[What is being asked]: Please restate, word for word, the lines below that begin at the one with "for schema pages" and end at the one with "- Search features". Leave out all other lines.

[Material for this exercise]:

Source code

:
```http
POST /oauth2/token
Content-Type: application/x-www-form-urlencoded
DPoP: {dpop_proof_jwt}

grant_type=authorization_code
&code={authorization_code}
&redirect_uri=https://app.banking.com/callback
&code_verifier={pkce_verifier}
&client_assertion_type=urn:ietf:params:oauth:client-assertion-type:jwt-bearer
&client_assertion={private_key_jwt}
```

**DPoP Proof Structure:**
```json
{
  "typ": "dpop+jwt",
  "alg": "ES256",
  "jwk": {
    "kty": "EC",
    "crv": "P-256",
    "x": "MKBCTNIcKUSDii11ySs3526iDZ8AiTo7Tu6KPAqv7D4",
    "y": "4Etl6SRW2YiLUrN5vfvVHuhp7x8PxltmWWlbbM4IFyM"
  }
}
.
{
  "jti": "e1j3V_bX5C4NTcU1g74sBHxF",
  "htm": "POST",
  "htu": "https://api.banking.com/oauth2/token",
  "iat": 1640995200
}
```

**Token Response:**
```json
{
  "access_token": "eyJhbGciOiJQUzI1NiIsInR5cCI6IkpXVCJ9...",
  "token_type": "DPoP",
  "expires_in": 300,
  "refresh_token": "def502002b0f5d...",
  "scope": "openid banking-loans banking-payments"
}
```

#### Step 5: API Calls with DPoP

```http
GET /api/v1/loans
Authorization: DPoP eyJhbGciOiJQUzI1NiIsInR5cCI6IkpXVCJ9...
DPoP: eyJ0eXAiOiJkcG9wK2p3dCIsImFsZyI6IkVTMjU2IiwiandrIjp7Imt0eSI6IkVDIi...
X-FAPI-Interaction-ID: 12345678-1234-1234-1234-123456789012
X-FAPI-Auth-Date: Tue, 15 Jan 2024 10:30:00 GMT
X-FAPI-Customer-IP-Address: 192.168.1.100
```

* * *

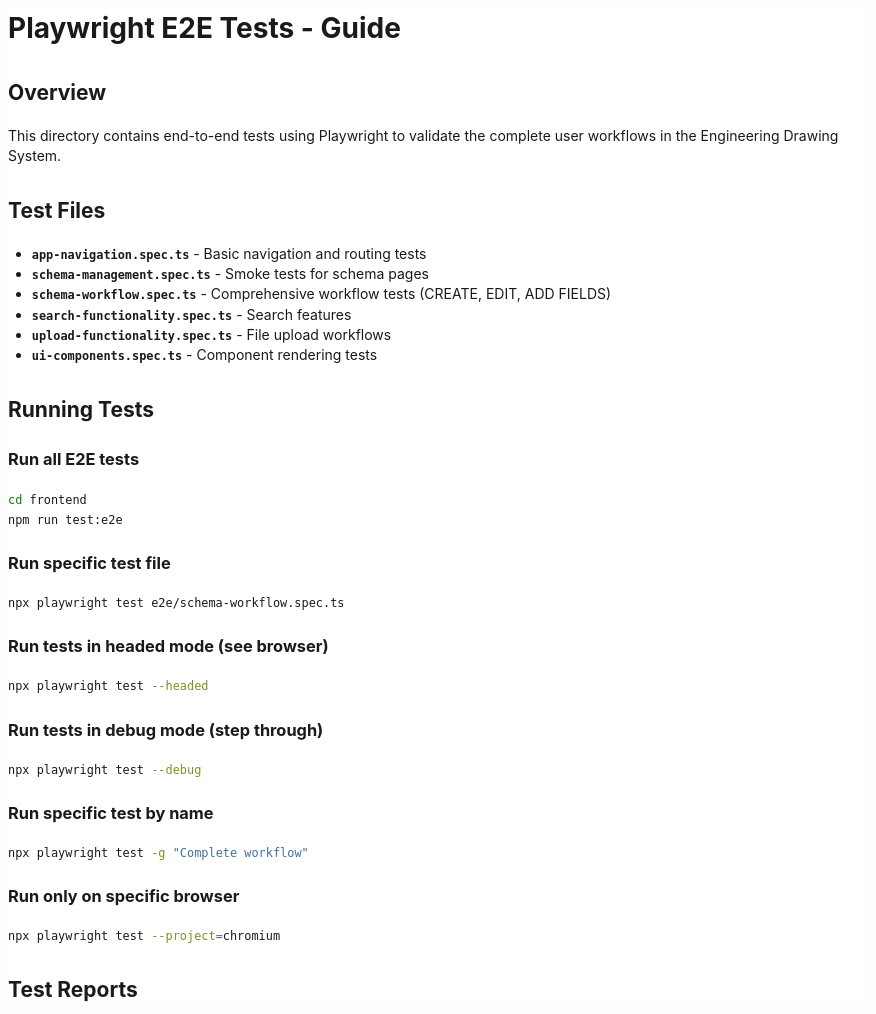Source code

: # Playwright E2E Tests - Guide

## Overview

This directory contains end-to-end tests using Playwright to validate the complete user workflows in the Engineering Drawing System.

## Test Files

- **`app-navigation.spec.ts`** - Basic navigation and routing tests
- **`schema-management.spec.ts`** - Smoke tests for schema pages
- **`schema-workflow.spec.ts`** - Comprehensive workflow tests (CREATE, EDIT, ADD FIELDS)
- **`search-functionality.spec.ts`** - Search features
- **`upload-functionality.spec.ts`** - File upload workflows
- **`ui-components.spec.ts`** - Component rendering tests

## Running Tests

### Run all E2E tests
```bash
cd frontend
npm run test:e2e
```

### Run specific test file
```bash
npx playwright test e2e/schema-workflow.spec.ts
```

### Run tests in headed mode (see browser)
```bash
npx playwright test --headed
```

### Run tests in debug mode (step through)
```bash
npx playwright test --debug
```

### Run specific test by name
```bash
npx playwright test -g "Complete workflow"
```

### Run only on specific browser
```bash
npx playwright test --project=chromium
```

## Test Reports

--

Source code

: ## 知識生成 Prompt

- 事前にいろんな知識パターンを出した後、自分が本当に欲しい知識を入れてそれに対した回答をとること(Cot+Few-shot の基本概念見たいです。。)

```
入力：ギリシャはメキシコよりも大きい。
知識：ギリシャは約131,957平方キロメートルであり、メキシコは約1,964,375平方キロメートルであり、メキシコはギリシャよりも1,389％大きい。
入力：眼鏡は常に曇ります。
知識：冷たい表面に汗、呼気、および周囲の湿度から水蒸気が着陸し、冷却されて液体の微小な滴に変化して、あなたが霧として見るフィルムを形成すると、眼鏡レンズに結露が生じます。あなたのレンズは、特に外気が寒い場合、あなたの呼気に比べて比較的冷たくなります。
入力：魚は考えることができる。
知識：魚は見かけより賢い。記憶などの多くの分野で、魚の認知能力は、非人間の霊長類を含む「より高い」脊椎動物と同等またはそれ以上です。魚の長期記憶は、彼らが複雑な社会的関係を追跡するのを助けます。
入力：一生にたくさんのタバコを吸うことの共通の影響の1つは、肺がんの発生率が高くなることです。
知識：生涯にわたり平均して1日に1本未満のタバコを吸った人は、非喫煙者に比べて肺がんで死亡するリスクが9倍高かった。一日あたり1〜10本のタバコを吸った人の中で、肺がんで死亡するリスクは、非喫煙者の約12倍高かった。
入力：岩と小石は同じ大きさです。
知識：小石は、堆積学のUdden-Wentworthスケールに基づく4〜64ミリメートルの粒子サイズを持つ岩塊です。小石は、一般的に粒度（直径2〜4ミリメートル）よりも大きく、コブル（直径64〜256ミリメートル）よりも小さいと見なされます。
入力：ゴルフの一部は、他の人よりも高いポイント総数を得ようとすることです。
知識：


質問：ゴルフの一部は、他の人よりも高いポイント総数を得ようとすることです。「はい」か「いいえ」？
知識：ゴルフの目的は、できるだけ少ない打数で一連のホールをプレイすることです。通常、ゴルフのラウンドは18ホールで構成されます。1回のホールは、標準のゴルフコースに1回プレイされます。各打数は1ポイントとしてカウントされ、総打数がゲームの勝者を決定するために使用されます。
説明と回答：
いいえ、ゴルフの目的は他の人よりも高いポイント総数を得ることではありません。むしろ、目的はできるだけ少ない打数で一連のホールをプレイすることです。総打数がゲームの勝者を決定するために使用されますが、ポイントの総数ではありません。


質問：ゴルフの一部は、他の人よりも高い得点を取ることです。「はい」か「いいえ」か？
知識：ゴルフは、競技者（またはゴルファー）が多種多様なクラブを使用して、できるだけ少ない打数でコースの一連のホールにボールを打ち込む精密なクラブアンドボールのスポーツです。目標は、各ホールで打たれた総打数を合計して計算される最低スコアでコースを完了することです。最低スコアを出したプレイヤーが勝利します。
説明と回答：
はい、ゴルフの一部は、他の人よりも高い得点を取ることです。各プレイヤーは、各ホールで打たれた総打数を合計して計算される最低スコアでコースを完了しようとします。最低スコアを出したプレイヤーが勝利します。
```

[Answer box]:
- **`schema-management.spec.ts`** - Smoke tests for schema pages
- **`schema-workflow.spec.ts`** - Comprehensive workflow tests (CREATE, EDIT, ADD FIELDS)
- **`search-functionality.spec.ts`** - Search features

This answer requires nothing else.